Layer 4: Vertical AI Applications The most underappreciated layer — companies applying AI to transform specific industries:
- Veeva Systems (VEEV): AI for life sciences — drug development, clinical trials, regulatory submissions. Veeva is the dominant CRM and data platform for pharma, and AI features deepen its moat.
- Toast (TOST): AI-powered restaurant management. Using AI for demand forecasting, menu optimization, and labor scheduling across 100,000+ restaurant locations.
- Tempus AI (TEM): AI for healthcare diagnostics and precision medicine. Uses machine learning to analyze clinical and molecular data for cancer treatment decisions.
Evaluating AI Stocks: What to Look For
Not every company claiming an AI strategy is a good investment. Here is how to separate substance from hype:
1. Revenue proof. Is AI actually generating revenue, or is it just a conference call buzzword? Look for companies disclosing specific AI revenue figures or AI-related growth metrics. Broadcom, for example, explicitly breaks out its AI semiconductor revenue, which provides trackable proof of demand.

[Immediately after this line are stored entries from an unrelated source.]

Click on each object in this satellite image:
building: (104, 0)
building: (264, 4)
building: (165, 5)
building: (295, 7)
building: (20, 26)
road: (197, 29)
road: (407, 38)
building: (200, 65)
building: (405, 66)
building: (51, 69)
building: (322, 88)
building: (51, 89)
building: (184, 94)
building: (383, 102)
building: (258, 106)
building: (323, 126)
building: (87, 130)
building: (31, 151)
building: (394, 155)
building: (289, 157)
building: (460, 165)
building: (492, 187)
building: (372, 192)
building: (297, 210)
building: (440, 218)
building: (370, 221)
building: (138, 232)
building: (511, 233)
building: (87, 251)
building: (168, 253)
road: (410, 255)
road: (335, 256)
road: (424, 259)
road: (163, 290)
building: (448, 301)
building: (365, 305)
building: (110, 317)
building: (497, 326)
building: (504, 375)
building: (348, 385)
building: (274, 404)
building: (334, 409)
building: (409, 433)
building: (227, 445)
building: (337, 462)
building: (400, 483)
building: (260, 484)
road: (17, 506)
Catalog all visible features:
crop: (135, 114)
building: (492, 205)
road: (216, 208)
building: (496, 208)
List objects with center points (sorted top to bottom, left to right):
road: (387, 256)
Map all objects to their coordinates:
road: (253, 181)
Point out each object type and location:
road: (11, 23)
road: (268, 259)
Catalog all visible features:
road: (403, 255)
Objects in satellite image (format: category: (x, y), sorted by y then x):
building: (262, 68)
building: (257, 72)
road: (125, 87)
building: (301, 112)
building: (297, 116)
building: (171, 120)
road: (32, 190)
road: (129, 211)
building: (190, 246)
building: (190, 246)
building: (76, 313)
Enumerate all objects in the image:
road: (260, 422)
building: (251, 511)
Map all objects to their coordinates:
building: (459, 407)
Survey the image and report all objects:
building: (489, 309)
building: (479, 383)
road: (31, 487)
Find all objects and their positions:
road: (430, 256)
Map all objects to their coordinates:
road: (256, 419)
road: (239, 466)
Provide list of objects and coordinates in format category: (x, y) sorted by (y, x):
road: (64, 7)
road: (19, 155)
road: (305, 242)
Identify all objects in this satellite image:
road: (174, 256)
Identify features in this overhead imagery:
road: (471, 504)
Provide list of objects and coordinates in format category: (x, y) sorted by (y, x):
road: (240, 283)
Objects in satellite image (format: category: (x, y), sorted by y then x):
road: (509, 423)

2. Competitive moat. Does the company have proprietary data, switching costs, or network effects that create barriers? Palantir's government clearances, ServiceNow's workflow integrations, and Veeva's pharma data assets are examples of moats that AI enhances rather than disrupts.
3. Unit economics. AI can be expensive to deploy. Inference costs, data storage, and model training require significant investment. Companies that are improving margins while growing AI revenue have sustainable business models. Be wary of companies whose AI offerings are loss-leaders with no clear path to profitability.
4. TAM expansion. The best AI investments are companies where AI meaningfully expands their total addressable market. CrowdStrike's AI capabilities allow it to consolidate multiple security products onto one platform, expanding TAM from endpoint security into the entire security stack.
Valuation Check
Many AI stocks trade at elevated valuations. This is expected for high-growth companies, but price still matters:
| Company | Forward P/E | Revenue Growth | PEG Ratio | |---------|------------|---------------|-----------| | AVGO | ~25x | ~20% | ~1.3 | | PANW | ~55x | ~15% | ~3.7 | | NOW | ~50x | ~22% | ~2.3 | | PLTR | ~80x | ~25% | ~3.2 |
Companies with PEG ratios below 2.0 (like AVGO) offer better risk-adjusted entry points than those above 3.0, where you are paying a significant premium for growth that may not materialize at the expected rate.
How to Build AI Exposure
For most retail investors, the best approach is layered:
- Broad exposure through a tech ETF (QQQ) or AI-specific ETF gives you diversified access.
- Selective individual positions in your highest-conviction AI plays — focus on companies with proven AI revenue and strong competitive positions.
- Monitor the full stack by tracking infrastructure, platform, application, and vertical AI companies on your StoxPulse watchlist.
The AI investment cycle is still in the infrastructure build-out phase, with enterprise adoption accelerating. The biggest returns in the next phase will likely come from companies that successfully monetize AI at the application and vertical layers — where value creation is just beginning.